From Helen Hegener, 30-year homeschooling mom:
With Courage and Confidence
Do you remember when you first learned about the idea of homeschooling your children? Did it seem naturally right for you, or did you have to think about it a while, find out more information, discuss it with a few people, read a book or two and warm up to the idea first? For the majority of parents the decision probably came only after a lengthy exploration. For many it came even harder, with long nights of wondering if it was the right thing to do, heartfelt discussions with family and friends, hours of poring over books and magazines.
Why is something so obviously good for parents and children approached so cautiously and carefully? Why are we so afraid of trusting our own feelings, our own ideas, without validation from others, and often from experts?
I've been involved in an email discussion group between several friends for a few years, and recently this subject has had us sharing our thoughts with each other. The power and wisdom of the words of my friends might be helpful to anyone considering homeschooling:
Kathleen, mother of two teens, writes: "My point of view is simply that the system... whether you want to call that our government, or our school system, or something else.... has somehow taken away our basic human right to confidence in ourselves and acceptance of ourselves. Adults are afraid to do everything. They rely on experts to doctor them, teach them, govern them, religion them. It is no wonder they are anxious about homeschooling. They have no confidence or self-esteem themselves. Making mistakes is how humans learn. We have to err to learn. Yet when we err... we cringe in fear and develop anxiety. I have come to know that not knowing something is no reason for anxiety. It is an opportunity to err gloriously."
Another friend, Deborah: "While I don't know how people develop confidence and courage in this culture, I do know that they won't ever get it from publications that promise 'The Answers.' One thing I've noticed in all my favorite magazines (all subjects, not just homeschooling) is that they ask more questions than they answer. There's a sense of a shared journey, travellers tales on the road, instead of a leader shouting back directions to those behind. 'This is what we do' has a different attitude about it than 'This is what everyone should do.' Ideas instead of Rules."
Deborah's words touched a chord in Marylee: "I really like what Deborah says about a 'shared journey.' When I was so anxious my first year homeschooling, I sought out "experts" (and I mostly mean 'oldtimers' who radiated confidence and common sense) to tell me things like 'trust yourself,' 'you know your kid and her needs better than anyone else,' 'trial and error is fine,' etc. I read as widely as I could, so that I could saturate myself with these thoughts, hoping to contain my anxiety."

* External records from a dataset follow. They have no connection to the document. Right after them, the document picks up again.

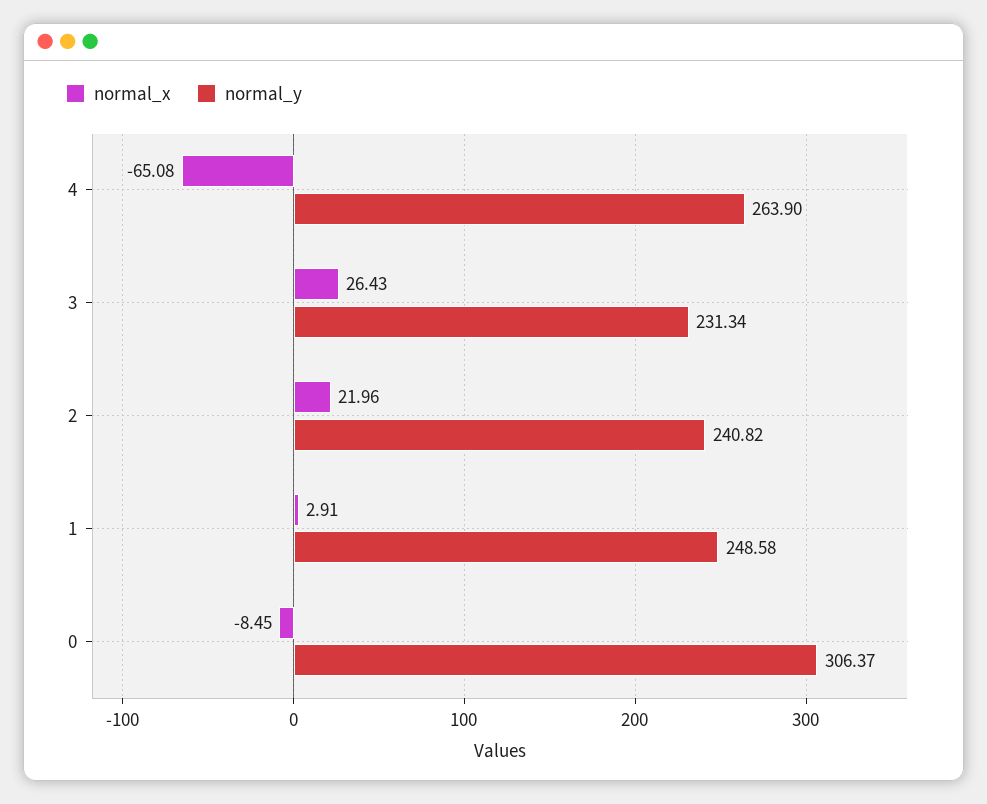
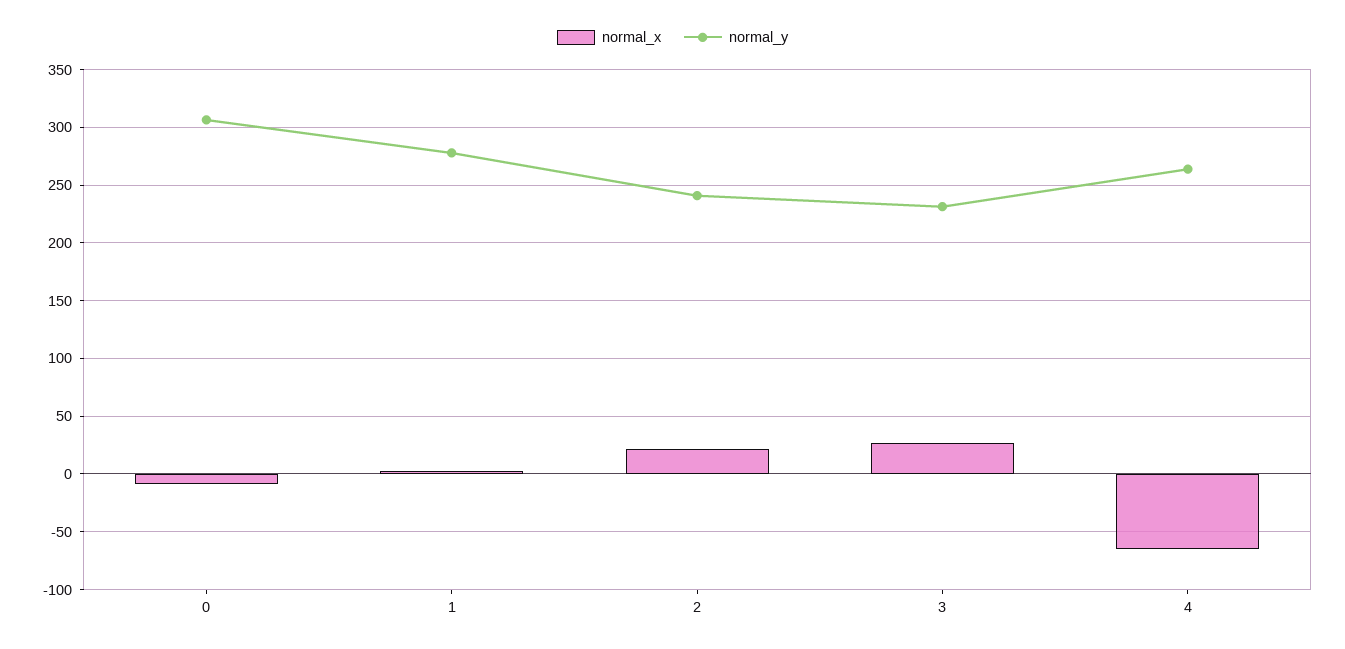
  {
    "normal_x": {
      "4": -65.08,
      "3": 26.43,
      "2": 21.96,
      "1": 2.91,
      "0": -8.45
    },
    "normal_y": {
      "4": 263.9,
      "3": 231.34,
      "2": 240.82,
-     "1": 248.58,
+     "1": 280,
      "0": 306.37
    }
  }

A sense of shared journey, and travellers' tales on the road.... In our conversations there were the inevitable allusions to homeschoolers as pioneers in education and family issues. We've always liked this analogy, as the pioneers had to be brave and courageous and confident souls, working together, supporting each other, blazing new trails, building foundations for those who would come later. Because those scared but courageous homeschool pioneers forged ahead, parents now have a wealth of support, but important questions still face us on the trail ahead. With courage and confidence we'll find the answers together.